TASK DIRECTIONS:
Copy out the text of every entry below word for word, leaving out the pictures.

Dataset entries
--------------------

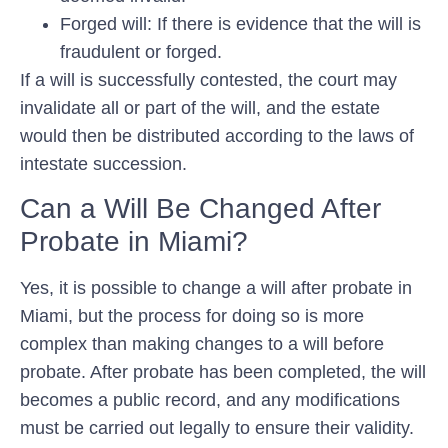
Forged will: If there is evidence that the will is
fraudulent or forged.
If a will is successfully contested, the court may
invalidate all or part of the will, and the estate
would then be distributed according to the laws of
intestate succession.
Can a Will Be Changed After
Probate in Miami?
Yes, it is possible to change a will after probate in
Miami, but the process for doing so is more
complex than making changes to a will before
probate. After probate has been completed, the will
becomes a public record, and any modifications
must be carried out legally to ensure their validity.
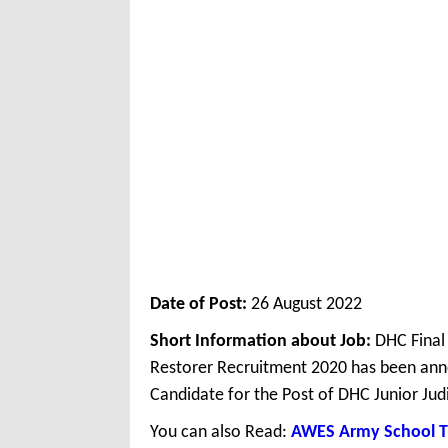
Date of Post:
26 August 2022
Short Information about Job:
DHC Final 
Restorer Recruitment 2020 has been anno
Candidate for the Post of DHC Junior Judi
You can also Read:
AWES Army School T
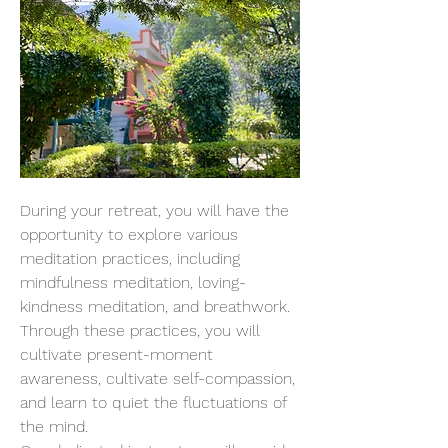
During your retreat, you will have the 
opportunity to explore various 
meditation practices, including 
mindfulness meditation, loving-
kindness meditation, and breathwork. 
Through these practices, you will 
cultivate present-moment 
awareness, cultivate self-compassion, 
and learn to quiet the fluctuations of 
the mind.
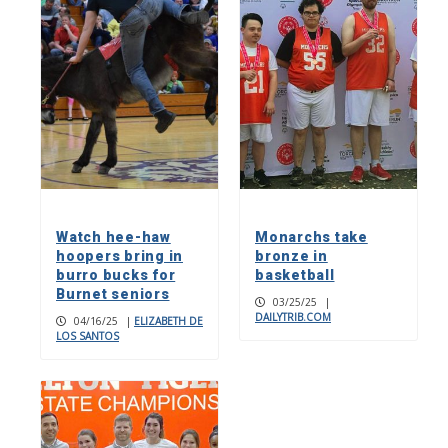
Watch hee-haw
Monarchs take
hoopers bring in
bronze in
burro bucks for
basketball
Burnet seniors
03/25/25
|
DAILYTRIB.COM
04/16/25
|
ELIZABETH DE
LOS SANTOS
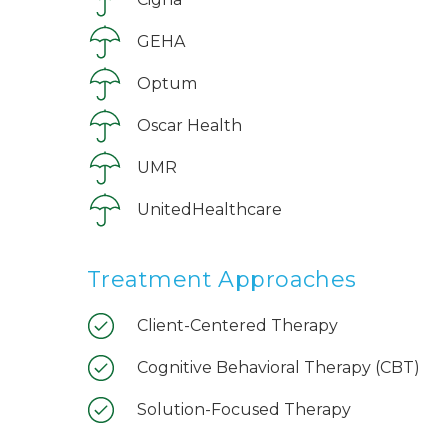
GEHA
Optum
Oscar Health
UMR
UnitedHealthcare
Treatment Approaches
Client-Centered Therapy
Cognitive Behavioral Therapy (CBT)
Solution-Focused Therapy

--------------------

WRITTEN SOLUTION:
Forged will: If there is evidence that the will is
fraudulent or forged.
If a will is successfully contested, the court may
invalidate all or part of the will, and the estate
would then be distributed according to the laws of
intestate succession.
Can a Will Be Changed After
Probate in Miami?
Yes, it is possible to change a will after probate in
Miami, but the process for doing so is more
complex than making changes to a will before
probate. After probate has been completed, the will
becomes a public record, and any modifications
must be carried out legally to ensure their validity.
Date of Post:
26 August 2022
Short Information about Job:
DHC Final 
Restorer Recruitment 2020 has been anno
Candidate for the Post of DHC Junior Judi
You can also Read:
AWES Army School T
During your retreat, you will have the 
opportunity to explore various 
meditation practices, including 
mindfulness meditation, loving-
kindness meditation, and breathwork. 
Through these practices, you will 
cultivate present-moment 
awareness, cultivate self-compassion, 
and learn to quiet the fluctuations of 
the mind.
Watch hee-haw
Monarchs take
hoopers bring in
bronze in
burro bucks for
basketball
Burnet seniors
03/25/25
|
DAILYTRIB.COM
04/16/25
|
ELIZABETH DE
LOS SANTOS
GEHA
Optum
Oscar Health
UMR
UnitedHealthcare
Treatment Approaches
Client-Centered Therapy
Cognitive Behavioral Therapy (CBT)
Solution-Focused Therapy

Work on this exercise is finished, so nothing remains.